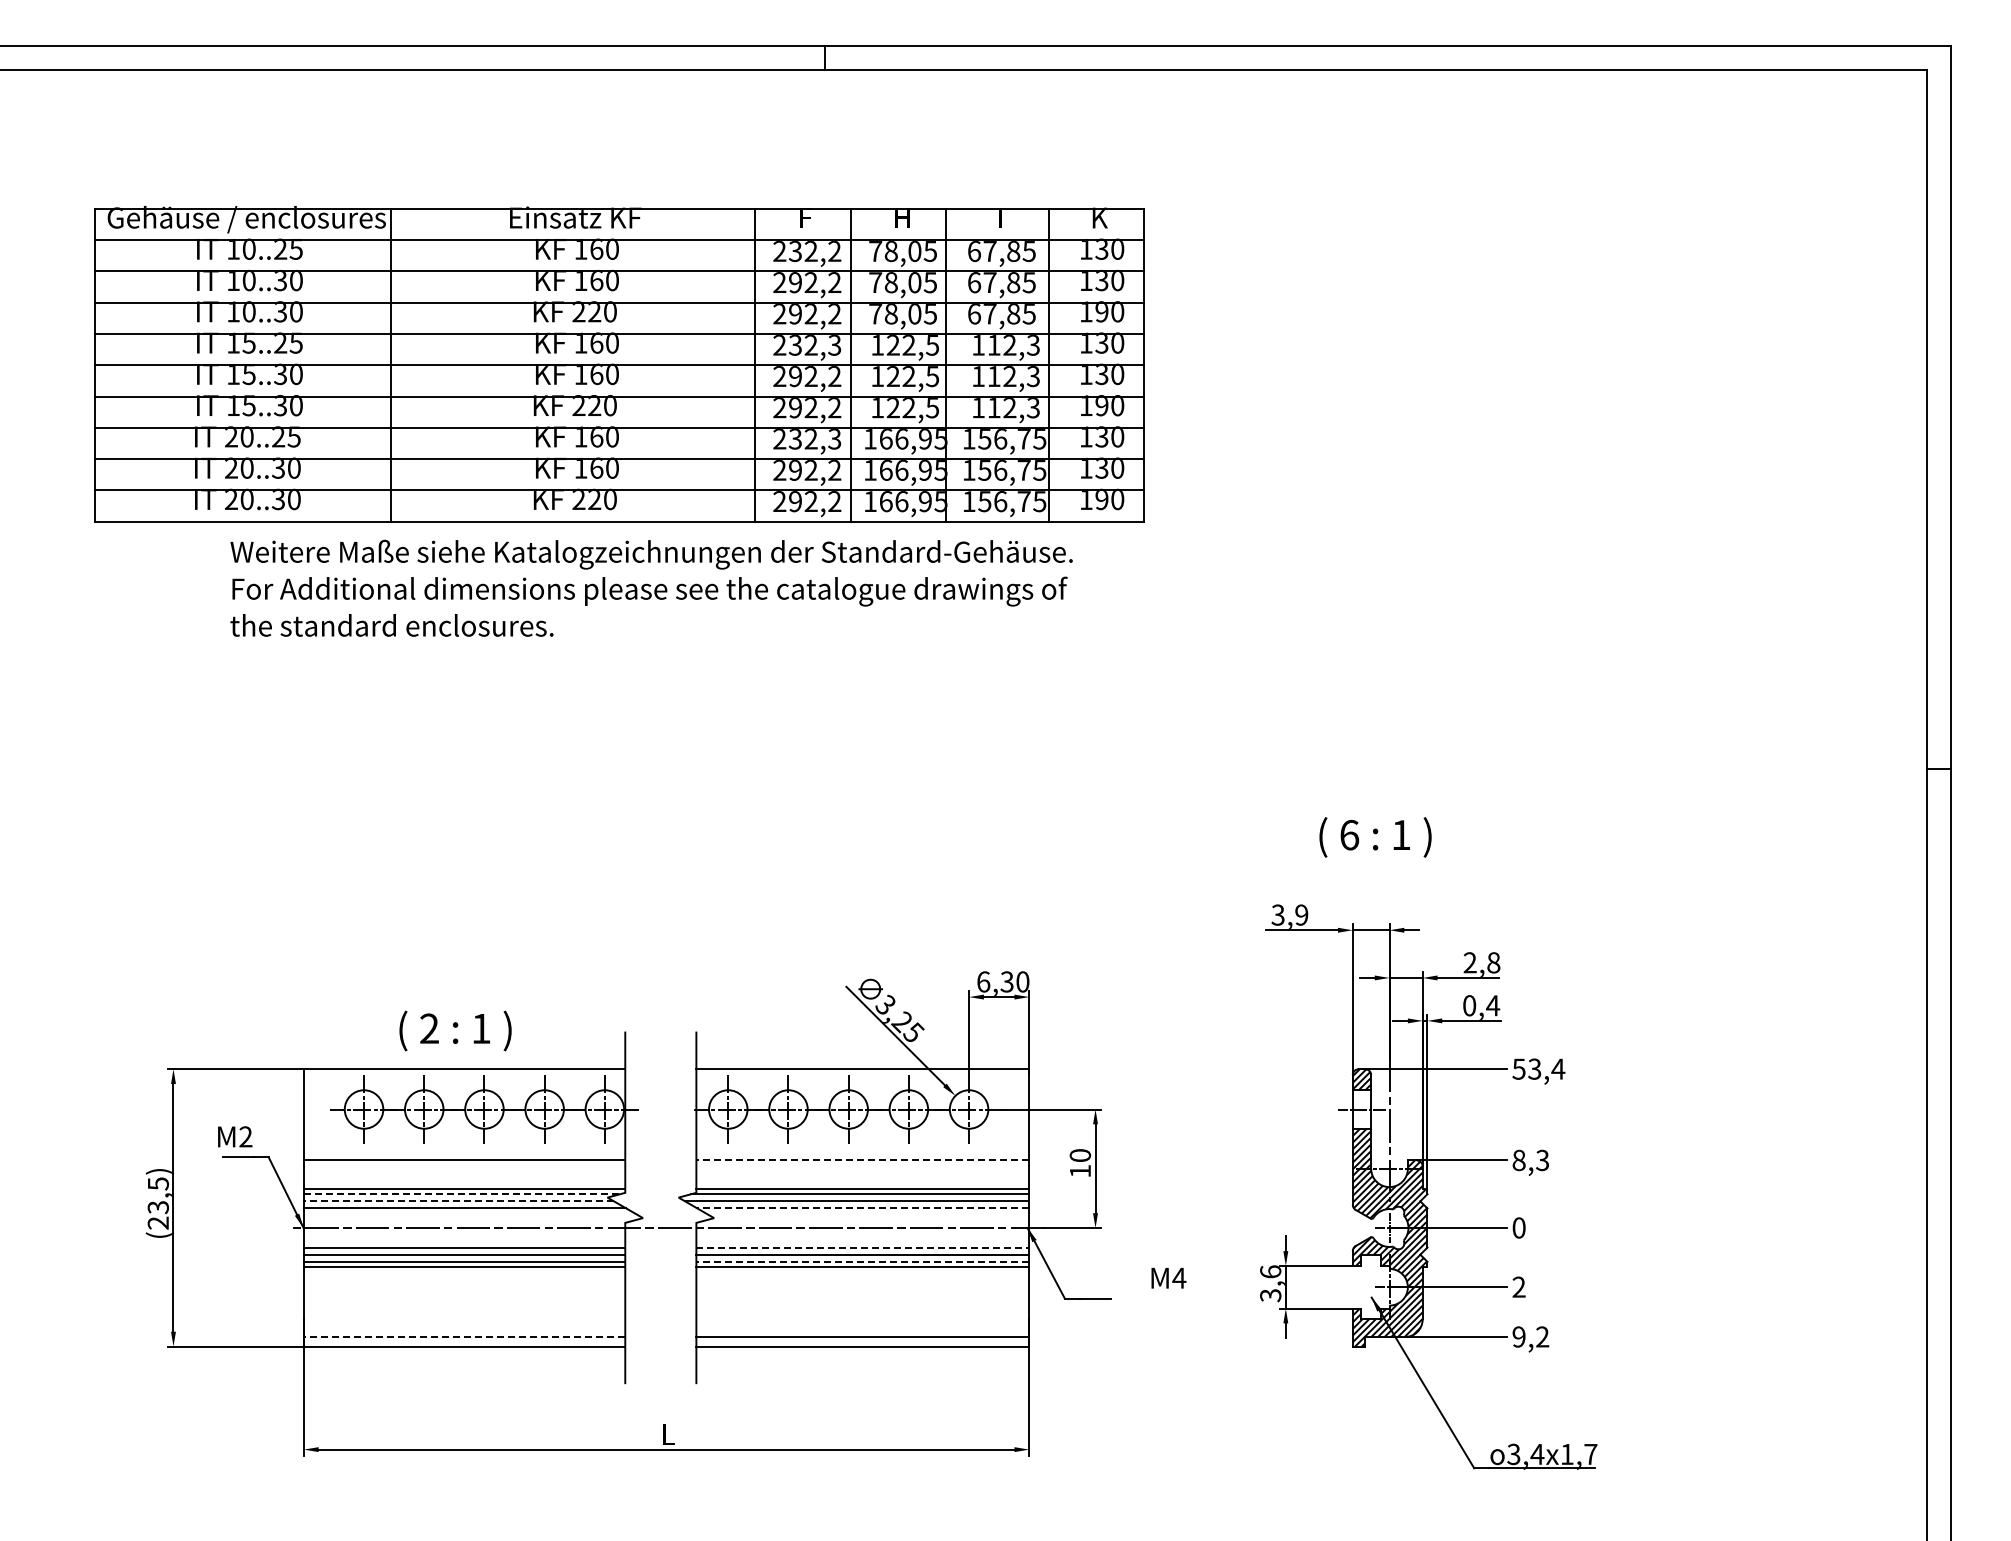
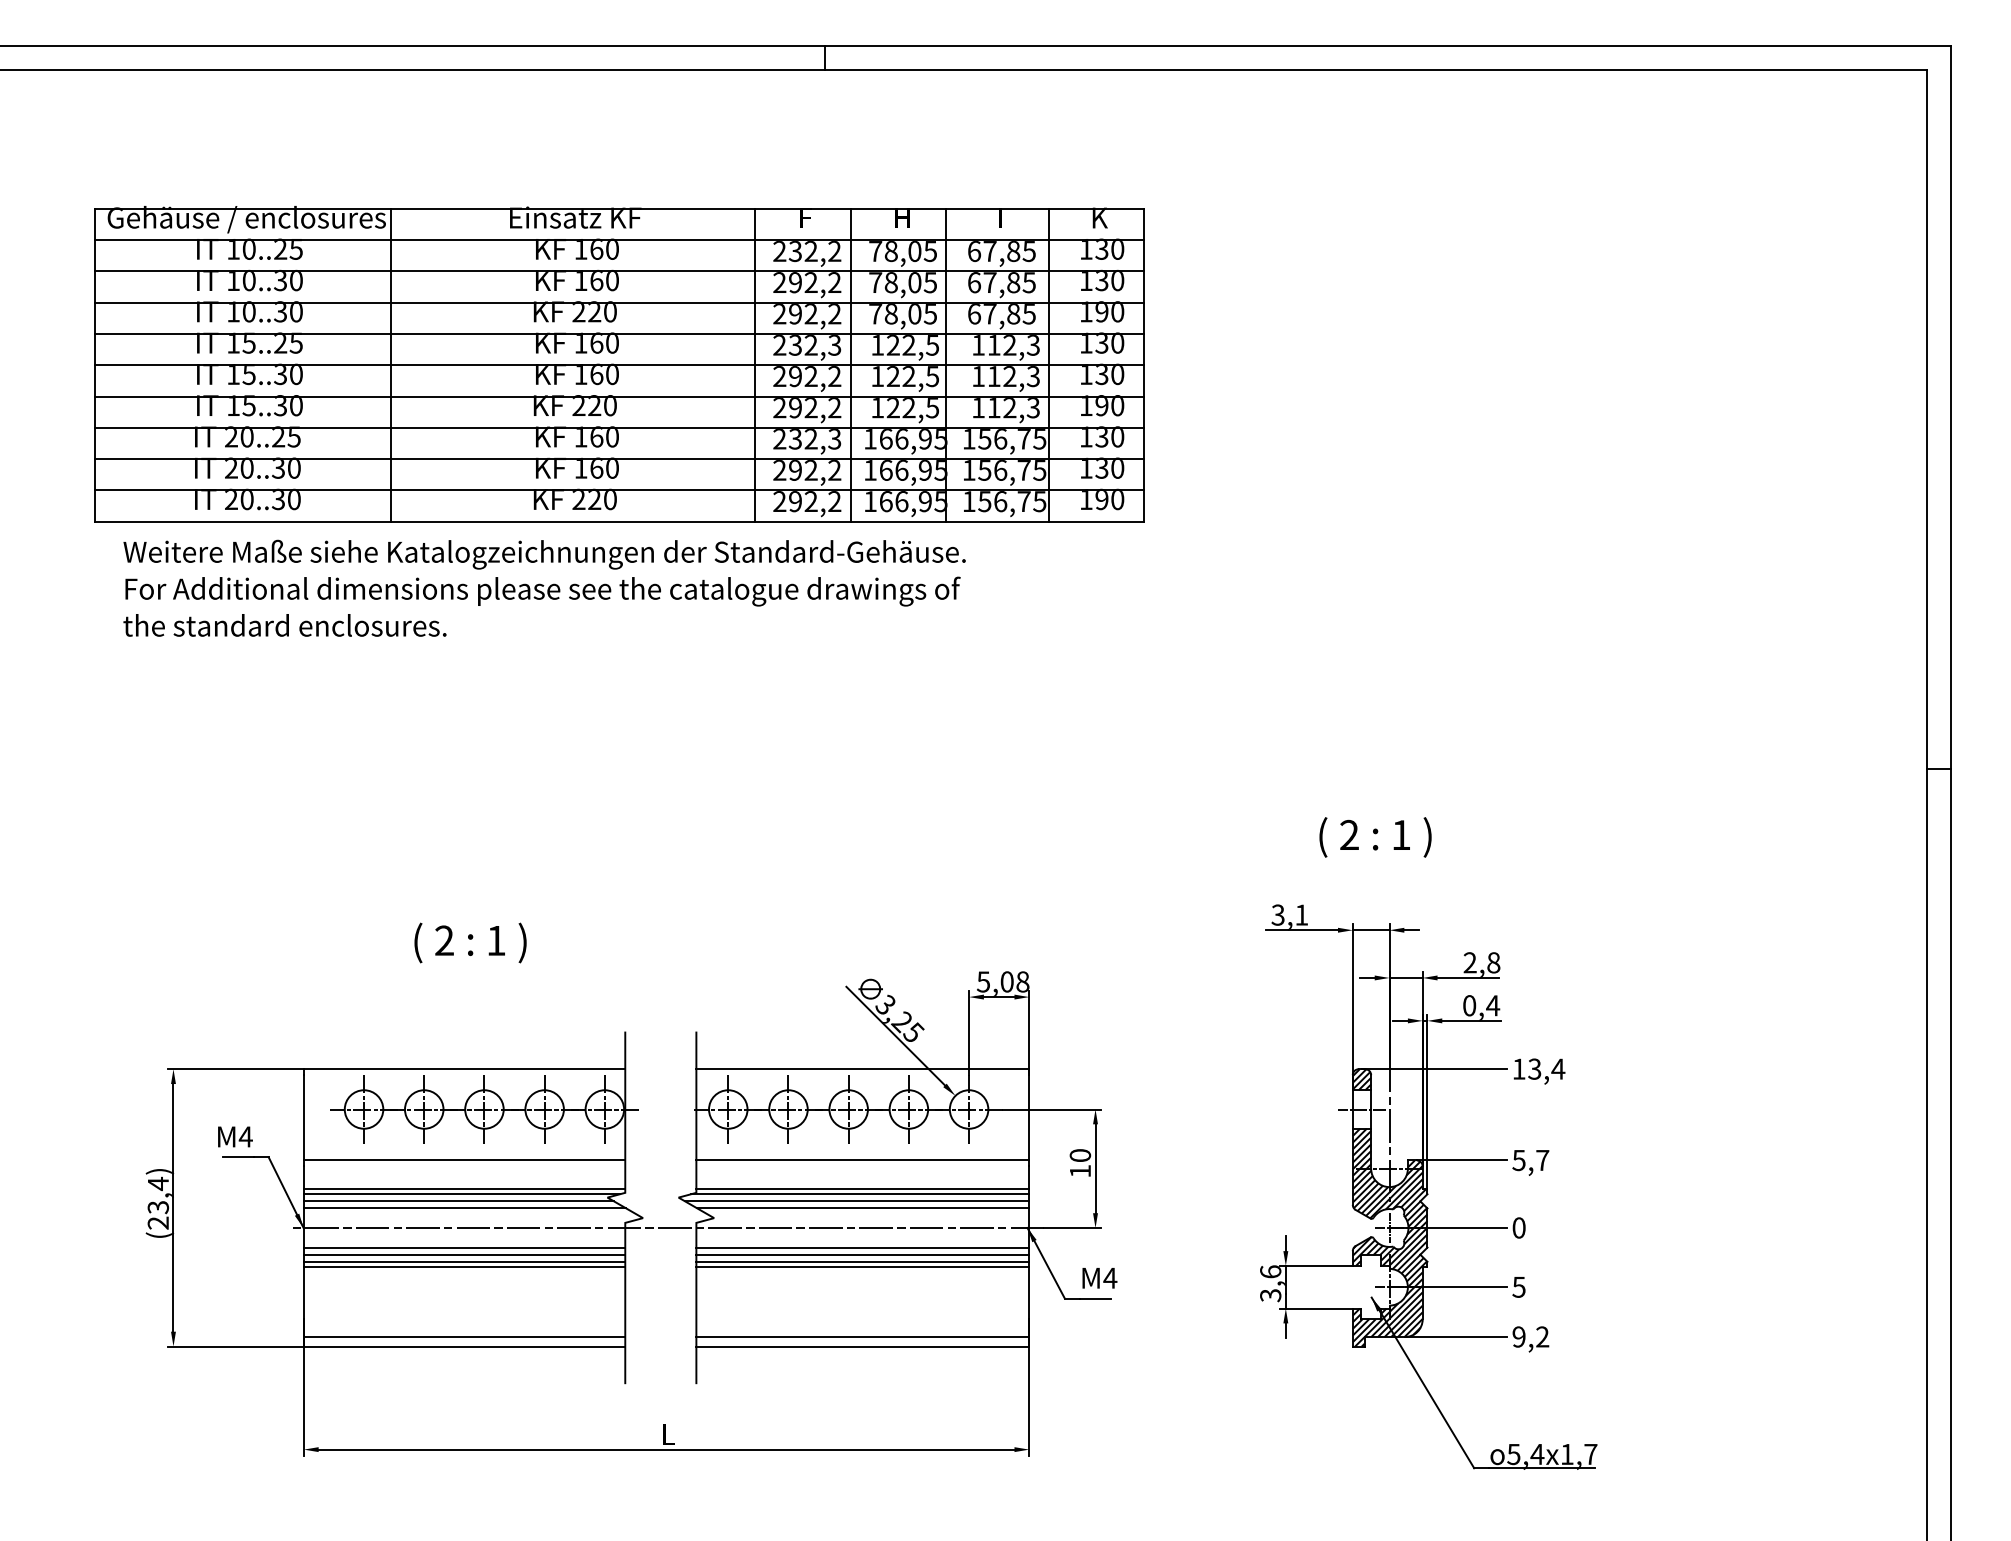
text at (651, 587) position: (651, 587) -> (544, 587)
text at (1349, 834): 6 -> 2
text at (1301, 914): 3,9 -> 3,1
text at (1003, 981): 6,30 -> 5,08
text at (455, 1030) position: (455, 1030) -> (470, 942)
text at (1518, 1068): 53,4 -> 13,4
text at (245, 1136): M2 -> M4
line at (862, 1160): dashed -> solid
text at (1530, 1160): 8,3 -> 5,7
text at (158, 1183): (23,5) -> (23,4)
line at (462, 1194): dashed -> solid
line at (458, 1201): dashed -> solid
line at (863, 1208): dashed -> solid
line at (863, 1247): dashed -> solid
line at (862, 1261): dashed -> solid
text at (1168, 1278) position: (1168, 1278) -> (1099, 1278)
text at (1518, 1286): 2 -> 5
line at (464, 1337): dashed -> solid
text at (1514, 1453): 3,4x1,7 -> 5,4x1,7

• **WHAT TO DO**:
Transcribe each of the rows above character for character, leaving out the pictures.

• **RESPONSE FOR THIS EXERCISE**:
text at (651, 587) position: (651, 587) -> (544, 587)
text at (1349, 834): 6 -> 2
text at (1301, 914): 3,9 -> 3,1
text at (1003, 981): 6,30 -> 5,08
text at (455, 1030) position: (455, 1030) -> (470, 942)
text at (1518, 1068): 53,4 -> 13,4
text at (245, 1136): M2 -> M4
line at (862, 1160): dashed -> solid
text at (1530, 1160): 8,3 -> 5,7
text at (158, 1183): (23,5) -> (23,4)
line at (462, 1194): dashed -> solid
line at (458, 1201): dashed -> solid
line at (863, 1208): dashed -> solid
line at (863, 1247): dashed -> solid
line at (862, 1261): dashed -> solid
text at (1168, 1278) position: (1168, 1278) -> (1099, 1278)
text at (1518, 1286): 2 -> 5
line at (464, 1337): dashed -> solid
text at (1514, 1453): 3,4x1,7 -> 5,4x1,7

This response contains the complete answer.